For some, disinformation is the price the United States pays for the right to freedom of expression. And in a society that has popularized the term “alternative facts,” one person’s effort to curb disinformation is another person’s attempt to squash the truth.

Will the Connecticut ruling dissuade those willing to spread disinformation not to? “It doesn’t seem like it even gave him the creeps,” said Mark Fenster, a law professor at the University of Florida. Jones added, he reacted in real time on Infowars on the day of the verdict.

“This will not affect the flow of stories full of bad faith and extreme opinions,” said Howard Polskin, who publishes The Righting, a newsletter that monitors content on right-wing websites. Polskin says that false stories about the 2020 election and COVID-19 vaccines remain particularly popular.

“It seems to me that those who sell this information for profit may consider this as part of the cost of doing business,” Adelman said. “If there is an audience for it and there is money to be made, someone is going to meet the demand.”

Certainly, people who believe that Jones and others like him are voices of truth repressed by society will not be deterred by the jury’s verdict, he added. In fact, the exact opposite is likely to happen.

The plaintiffs who will receive damages in the Sandy Hook case were all private citizens, an important distinction when considering their impact beyond this case, said Nicole Hemmer, a Vanderbilt University professor and author of “Partisans: The Conservative Revolutionaries Who Remade American Politics in the 1990s.”

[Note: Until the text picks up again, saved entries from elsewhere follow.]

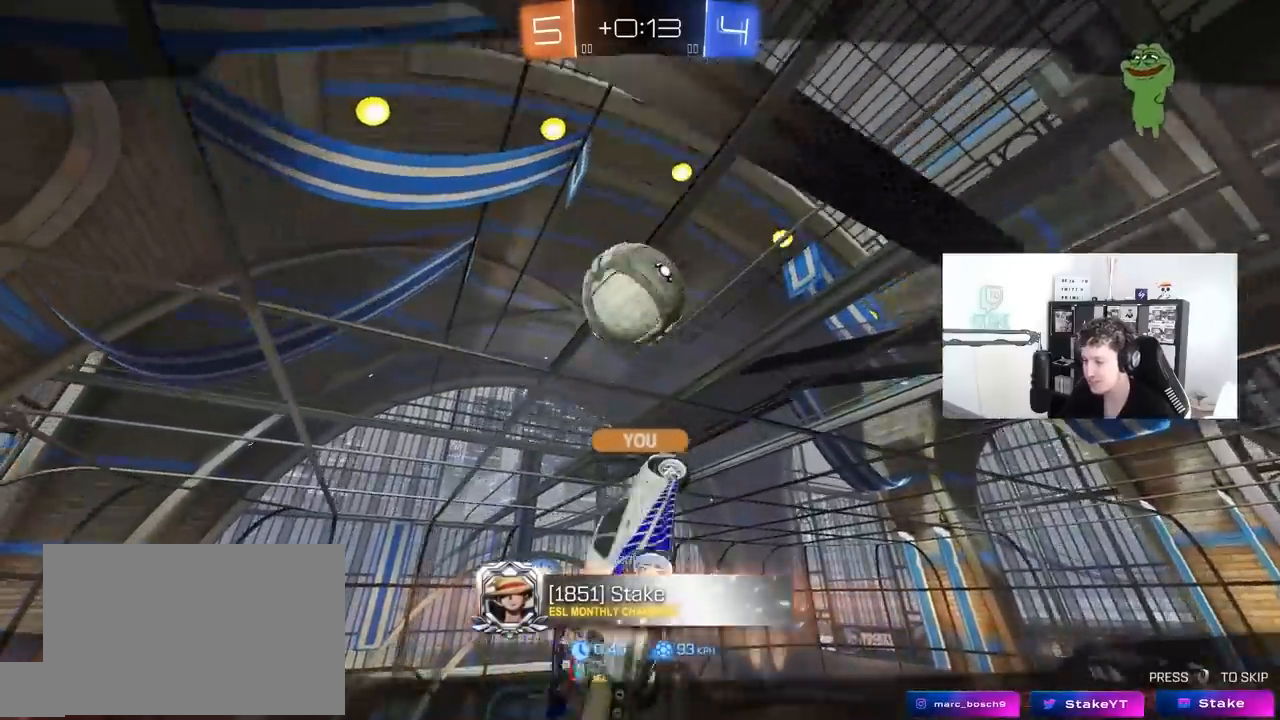
{"keys": [], "mouse": [], "mouse_move": "still", "events": []}
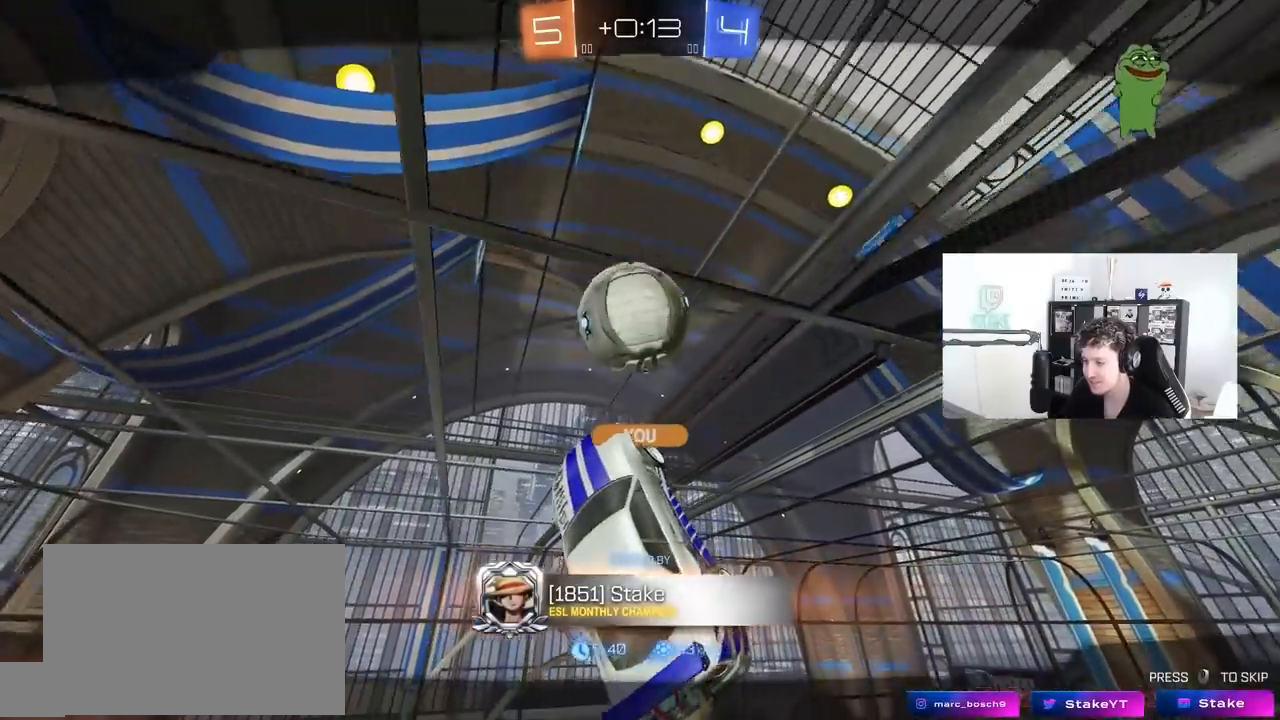
{"keys": [], "mouse": [], "mouse_move": "still", "events": []}
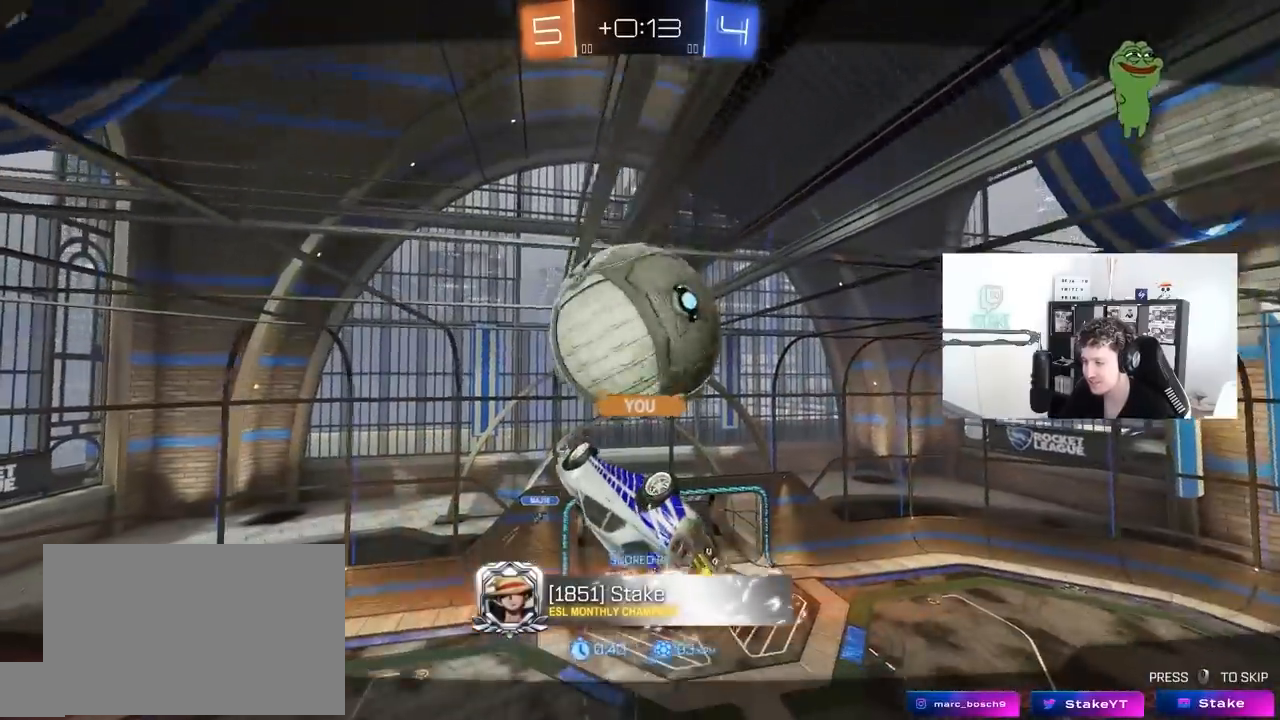
{"keys": [], "mouse": [], "mouse_move": "still", "events": []}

He added that the case is reminiscent of Seth Rich, a young Democratic Party aide killed during a robbery in Washington in 2016. Rich’s name was included posthumously in political conspiracy theories, and his parents later filed a lawsuit. They reached an agreement with Fox News Channel.

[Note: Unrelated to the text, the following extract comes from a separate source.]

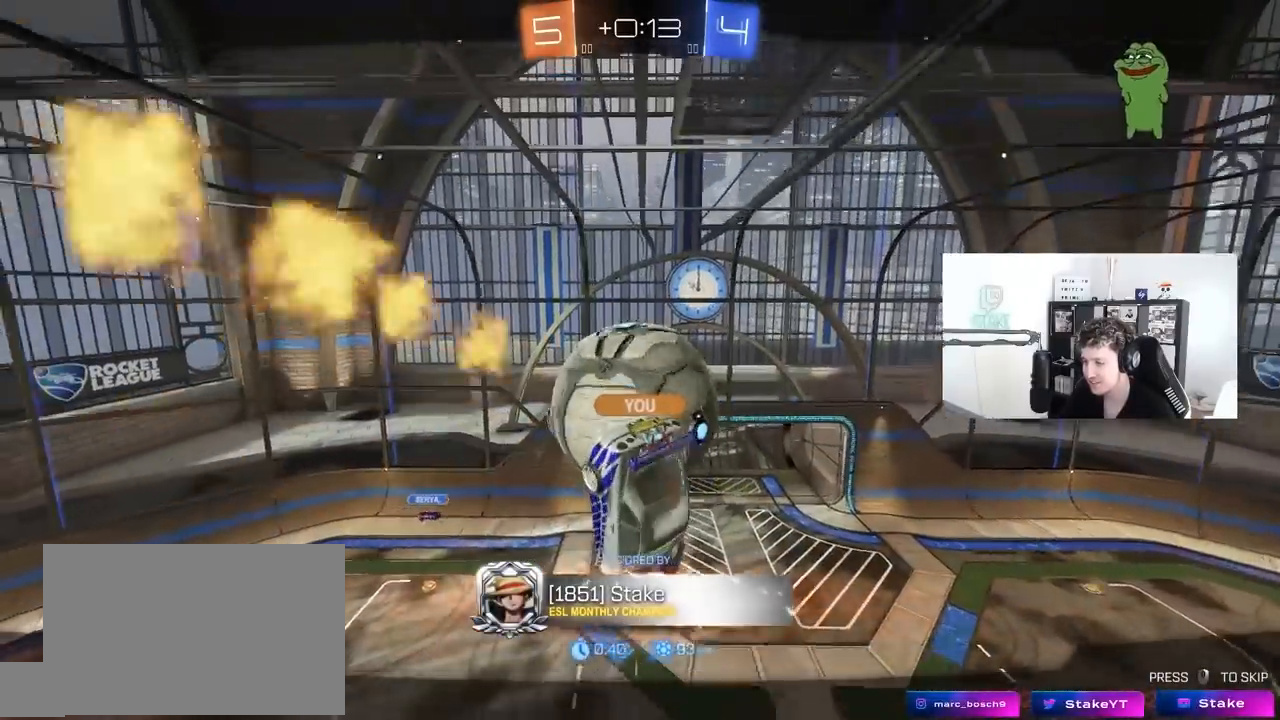
{"keys": [], "mouse": [], "mouse_move": "still", "events": []}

The message, in other words: Be careful about mentioning private citizens in outlandish theories.

“Spreading conspiracy theories about the Biden administration will not get someone to sue Fox News Channel,” Hemmer said.

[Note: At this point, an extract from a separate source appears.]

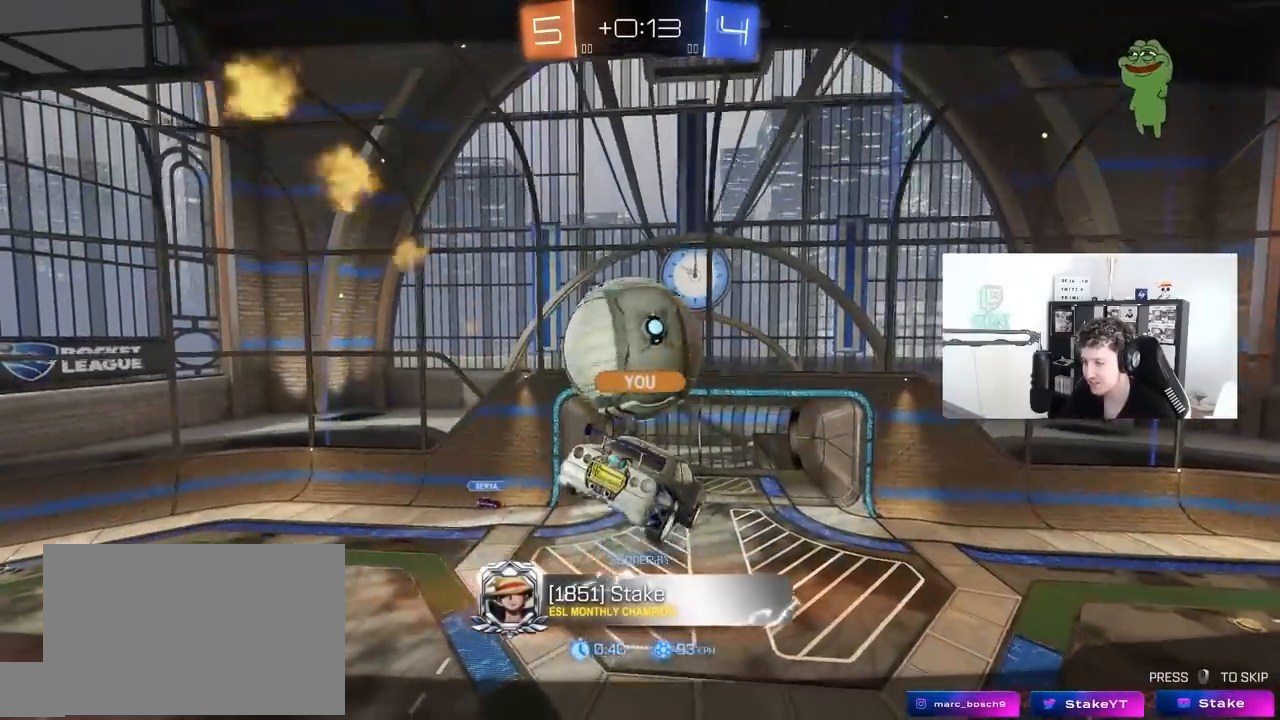
{"keys": [], "mouse": [], "mouse_move": "still", "events": []}
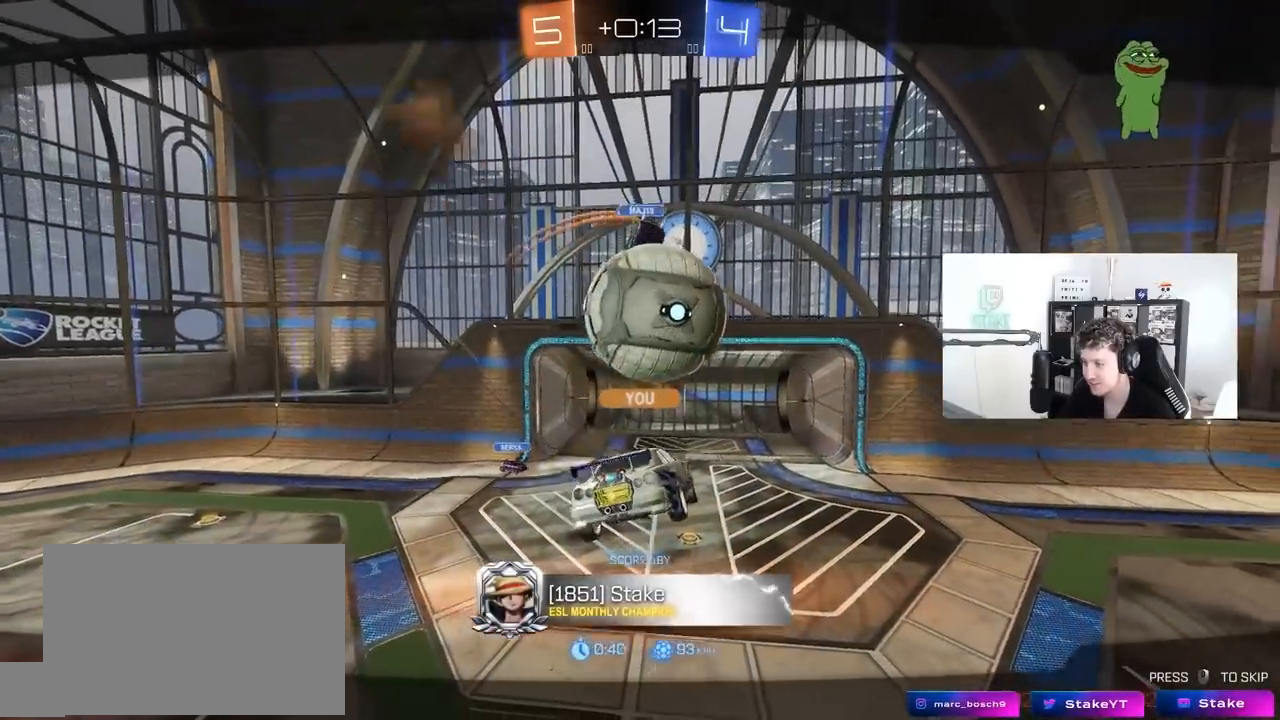
{"keys": [], "mouse": [], "mouse_move": "still", "events": []}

It’s also hard to trace the way outlandish theories sprout and thrive in the shady corners of the web. Much of it is anonymous. It is not yet clear who is responsible for what is spread on QAnon or who makes money from it, says Fenster.

If he were a lawyer, he said, “Who would I go after?”

Despite any pessimism that an order to pay nearly $1 billion in the Sandy Hook case means how little an order to pay out to those who spread disinformation can do, the dean of the University of Pennsylvania’s Annenberg School for Communication says he does send a important message.

“What this says is that we can’t just make up ‘truths’ to fit our own ideological predilections,” said John Jackson. “There’s a fast, steady ground to the facts that we can’t stray too far from as storytellers.”

Worthy of consideration is the lawsuit brought against Fox News Channel by Dominion Voting Systems, a company that makes election equipment. The firm said Fox knowingly spread lies about Dominion as part of former President Donald Trump’s claims that they stole the 2020 election from him. Dominion sued Fox for a staggering $1.6 billion and the case has moved to the phase. of statements.

Fox has vigorously defended himself. He maintains that, instead of spreading falsehoods, he was reporting on newsworthy remarks made by the President of the United States.

Losing a trial, or a significant settlement, could hit Fox hard financially, Hemmer stressed. However, as the trial progresses, there has been no indication that any of his commentators are taking any hits, particularly when it comes to the administration of President Joe Biden.

Mistrust of mainstream news sources also fuels many conservatives’ taste for theories that fit their worldview, highlighting a country’s vulnerability to disinformation.

“I don’t think there’s any incentive to move toward informed reporting or to move toward news and information rather than opinion,” Hemmer said. “That’s what they want. They want the wild conspiracy theories.”

Even if the landslide verdict in Connecticut this week, coupled with the $49 million judgment against him in August by a Texas court, will gag or somewhat silence Jones, Adelman says others are likely to pick up the slack: “It would be a mistake to misconstrue this as the death knell of misinformation,” he lamented.